Die Aussagen von Bierhoff waren den Schalkern übel aufgestoßen. "Das heißt ja im übertragenen Sinne, dass jeder deutsche Nationalspieler zu Bayern München wechseln muss, weil das eigentlich der einzige Verein ist, der Garantie gibt", hatte Heidel gekontert. 

Bierhoff ordnet ein

Nun meldete sich DFB-Manager Bierhoff erneut zu Wort, der Schalke-Manager habe ihn missverstanden. "Die Aussage von Christian Heidel impliziert, dass ich Schalke nicht die Champions League zutraue", so Bierhoff in der WAZ, "das war nicht meine Absicht. Schalke macht eine super Arbeit."

Er habe sich überhaupt nur in die Diskussion eingemischt, weil er dem 22-Jährigen nach der heftigen Kritik an dessen Person zur Seite stehen wollte. "Leon Goretzka war auf Schalke angegriffen worden und stand mit dem Rücken zur Wand", sagte Bierhoff.

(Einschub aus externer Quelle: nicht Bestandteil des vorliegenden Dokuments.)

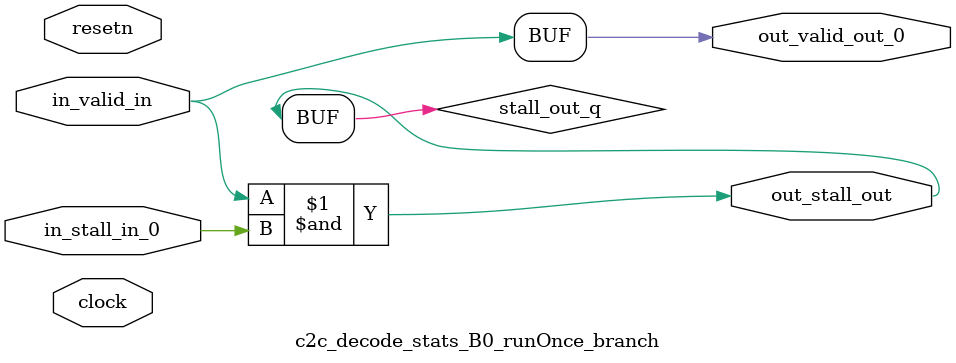
<source format=sv>



(* altera_attribute = "-name AUTO_SHIFT_REGISTER_RECOGNITION OFF; -name MESSAGE_DISABLE 10036; -name MESSAGE_DISABLE 10037; -name MESSAGE_DISABLE 14130; -name MESSAGE_DISABLE 14320; -name MESSAGE_DISABLE 15400; -name MESSAGE_DISABLE 14130; -name MESSAGE_DISABLE 10036; -name MESSAGE_DISABLE 12020; -name MESSAGE_DISABLE 12030; -name MESSAGE_DISABLE 12010; -name MESSAGE_DISABLE 12110; -name MESSAGE_DISABLE 14320; -name MESSAGE_DISABLE 13410; -name MESSAGE_DISABLE 113007; -name MESSAGE_DISABLE 10958" *)
module c2c_decode_stats_B0_runOnce_branch (
    input wire [0:0] in_stall_in_0,
    input wire [0:0] in_valid_in,
    output wire [0:0] out_stall_out,
    output wire [0:0] out_valid_out_0,
    input wire clock,
    input wire resetn
    );

    wire [0:0] stall_out_q;


    // stall_out(LOGICAL,6)
    assign stall_out_q = in_valid_in & in_stall_in_0;

    // out_stall_out(GPOUT,4)
    assign out_stall_out = stall_out_q;

    // out_valid_out_0(GPOUT,5)
    assign out_valid_out_0 = in_valid_in;

endmodule

</source>
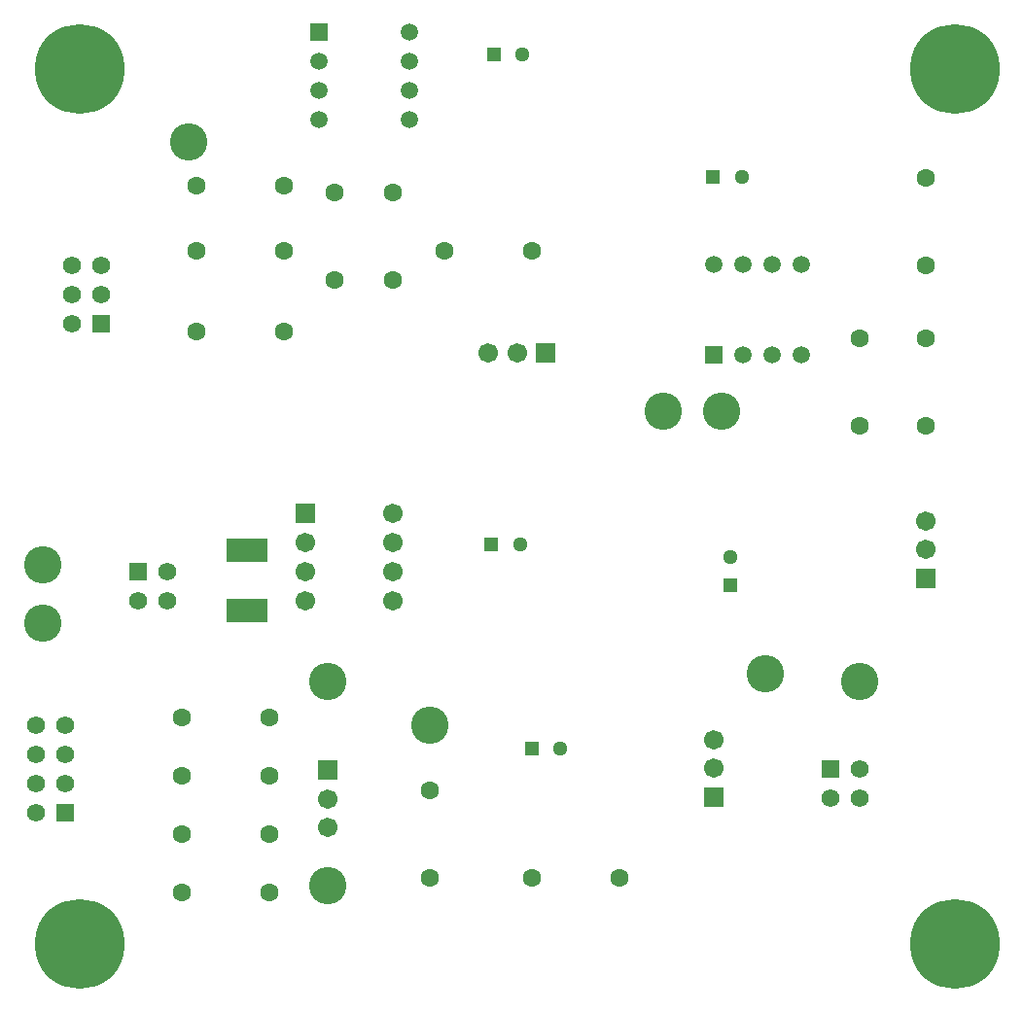
<source format=gbr>
G04 Layer_Color=8388736*
%FSLAX23Y23*%
%MOIN*%
%TF.FileFunction,Soldermask,Top*%
%TF.Part,Single*%
G01*
G75*
%TA.AperFunction,SMDPad,CuDef*%
%ADD30R,0.143X0.084*%
%TA.AperFunction,ViaPad*%
%ADD31C,0.308*%
%ADD32C,0.128*%
%TA.AperFunction,ComponentPad*%
%ADD33R,0.051X0.051*%
%ADD34C,0.051*%
%ADD35R,0.051X0.051*%
%ADD36C,0.063*%
%ADD37C,0.067*%
%ADD38R,0.067X0.067*%
%ADD39C,0.062*%
%ADD40R,0.062X0.062*%
%ADD41R,0.067X0.067*%
%ADD42C,0.059*%
%ADD43R,0.059X0.059*%
%ADD44C,0.067*%
%ADD45R,0.067X0.067*%
%ADD46R,0.059X0.059*%
D30*
X1825Y2392D02*
D03*
Y2600D02*
D03*
D31*
X1250Y1250D02*
D03*
X4250D02*
D03*
Y4250D02*
D03*
X1250D02*
D03*
D32*
X2100Y1450D02*
D03*
X2450Y2000D02*
D03*
X2100Y2150D02*
D03*
X1125Y2550D02*
D03*
Y2350D02*
D03*
X1625Y4000D02*
D03*
X3250Y3075D02*
D03*
X3450D02*
D03*
X3600Y2175D02*
D03*
X3925Y2150D02*
D03*
D33*
X2662Y2620D02*
D03*
X2800Y1920D02*
D03*
X3422Y3880D02*
D03*
X2671Y4300D02*
D03*
D34*
X2760Y2620D02*
D03*
X2898Y1920D02*
D03*
X3480Y2578D02*
D03*
X3520Y3880D02*
D03*
X2769Y4300D02*
D03*
D35*
X3480Y2480D02*
D03*
D36*
X1600Y1425D02*
D03*
Y1625D02*
D03*
Y1825D02*
D03*
Y2025D02*
D03*
X1900Y1825D02*
D03*
Y1625D02*
D03*
Y1425D02*
D03*
X2450Y1475D02*
D03*
Y1775D02*
D03*
X2800Y1475D02*
D03*
X3100D02*
D03*
X1900Y2025D02*
D03*
X1950Y3350D02*
D03*
X2125Y3525D02*
D03*
X2325D02*
D03*
X2500Y3625D02*
D03*
X2325Y3825D02*
D03*
X2125D02*
D03*
X1950Y3850D02*
D03*
Y3625D02*
D03*
X1650Y3850D02*
D03*
Y3625D02*
D03*
Y3350D02*
D03*
X2800Y3625D02*
D03*
X3925Y3025D02*
D03*
X4150D02*
D03*
Y3325D02*
D03*
Y3575D02*
D03*
X3925Y3325D02*
D03*
X4150Y3875D02*
D03*
D37*
X2100Y1650D02*
D03*
Y1748D02*
D03*
X3425Y1852D02*
D03*
Y1950D02*
D03*
X4150Y2602D02*
D03*
Y2700D02*
D03*
X2750Y3275D02*
D03*
X2652D02*
D03*
D38*
X2100Y1847D02*
D03*
X3425Y1753D02*
D03*
X4150Y2503D02*
D03*
D39*
X1100Y1700D02*
D03*
X1200Y1800D02*
D03*
Y1900D02*
D03*
Y2000D02*
D03*
X1100D02*
D03*
Y1900D02*
D03*
Y1800D02*
D03*
X1550Y2425D02*
D03*
Y2525D02*
D03*
X1450Y2425D02*
D03*
X1225Y3375D02*
D03*
X1325Y3475D02*
D03*
Y3575D02*
D03*
X1225D02*
D03*
Y3475D02*
D03*
X3825Y1750D02*
D03*
X3925D02*
D03*
Y1850D02*
D03*
D40*
X1200Y1700D02*
D03*
X1450Y2525D02*
D03*
X1325Y3375D02*
D03*
X3825Y1850D02*
D03*
D41*
X2848Y3275D02*
D03*
D42*
X3525Y3270D02*
D03*
X3625D02*
D03*
X3725D02*
D03*
Y3580D02*
D03*
X3625D02*
D03*
X3525D02*
D03*
X3425D02*
D03*
X2380Y4375D02*
D03*
Y4275D02*
D03*
Y4175D02*
D03*
Y4075D02*
D03*
X2070Y4275D02*
D03*
Y4175D02*
D03*
Y4075D02*
D03*
D43*
X2070Y4375D02*
D03*
D44*
X2325Y2425D02*
D03*
Y2525D02*
D03*
Y2625D02*
D03*
Y2725D02*
D03*
X2025Y2625D02*
D03*
Y2525D02*
D03*
Y2425D02*
D03*
D45*
X2025Y2725D02*
D03*
D46*
X3425Y3270D02*
D03*
%TF.MD5,57d344a717fb48cf86bfdddaf0174237*%
M02*

</source>
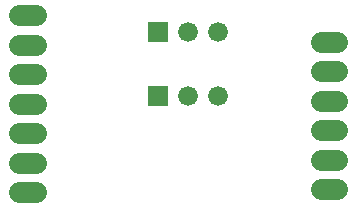
<source format=gbs>
G04 Layer: BottomSolderMaskLayer*
G04 EasyEDA v6.4.31, 2022-02-18 10:26:20*
G04 Gerber Generator version 0.2*
G04 Scale: 100 percent, Rotated: No, Reflected: No *
G04 Dimensions in millimeters *
G04 leading zeros omitted , absolute positions ,4 integer and 5 decimal *
%FSLAX45Y45*%
%MOMM*%

%ADD16C,1.8032*%
%ADD17C,1.6764*%

%LPD*%
D16*
X2965300Y-1981200D02*
G01*
X3105299Y-1981200D01*
X2965300Y-1731187D02*
G01*
X3105299Y-1731187D01*
X2965300Y-1481201D02*
G01*
X3105299Y-1481201D01*
X2965300Y-1231188D02*
G01*
X3105299Y-1231188D01*
X2965300Y-981202D02*
G01*
X3105299Y-981202D01*
X2965300Y-731189D02*
G01*
X3105299Y-731189D01*
X552599Y-508000D02*
G01*
X412600Y-508000D01*
X552599Y-758012D02*
G01*
X412600Y-758012D01*
X552599Y-1007998D02*
G01*
X412600Y-1007998D01*
X552599Y-1258011D02*
G01*
X412600Y-1258011D01*
X552599Y-1507997D02*
G01*
X412600Y-1507997D01*
X552599Y-1758010D02*
G01*
X412600Y-1758010D01*
X552599Y-2007996D02*
G01*
X412600Y-2007996D01*
D17*
G01*
X2095500Y-647700D03*
G01*
X1841500Y-647700D03*
G36*
X1503679Y-731520D02*
G01*
X1503679Y-563879D01*
X1671320Y-563879D01*
X1671320Y-731520D01*
G37*
G01*
X2095500Y-1193800D03*
G01*
X1841500Y-1193800D03*
G36*
X1503679Y-1277620D02*
G01*
X1503679Y-1109979D01*
X1671320Y-1109979D01*
X1671320Y-1277620D01*
G37*
M02*

</source>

"Es gehört zu meinen Aufgaben, die Nationalspieler zu schützen. Ich will schon mit Blick auf die WM, dass Leon mit Selbstvertrauen und guter Energie zu uns kommt."

Jedoch habe ein Spieler mit dem FC Bayern "immer die größten Chancen in der Champions League".

Heidel ärgert sich über Bierhoff

Heidel hat zu den Ansichten von Bierhoff eine klare Meinung. "Ich finde, dass der Manager der Fußball-Nationalmannschaft objektiv sein muss. Seine Aussagen haben mir nicht gefallen", kritisierte der 54-Jährige und ergänzte: "Mir hat auch nicht gefallen, was Bierhoff von uns fordert und welche Verantwortung wir haben. Das steht ihm nicht zu."

Den Bundestrainer Joachim Löw nimmt Heidel unterdessen aus der Schusslinie: "Es muss niemand glauben, dass Jogi Löw Leon zu dem Schritt, zu den Bayern zu gehen, geraten hat. Er hat mir auch bestätigt, dass er im Sommer einen anderen Kenntnisstand hatte."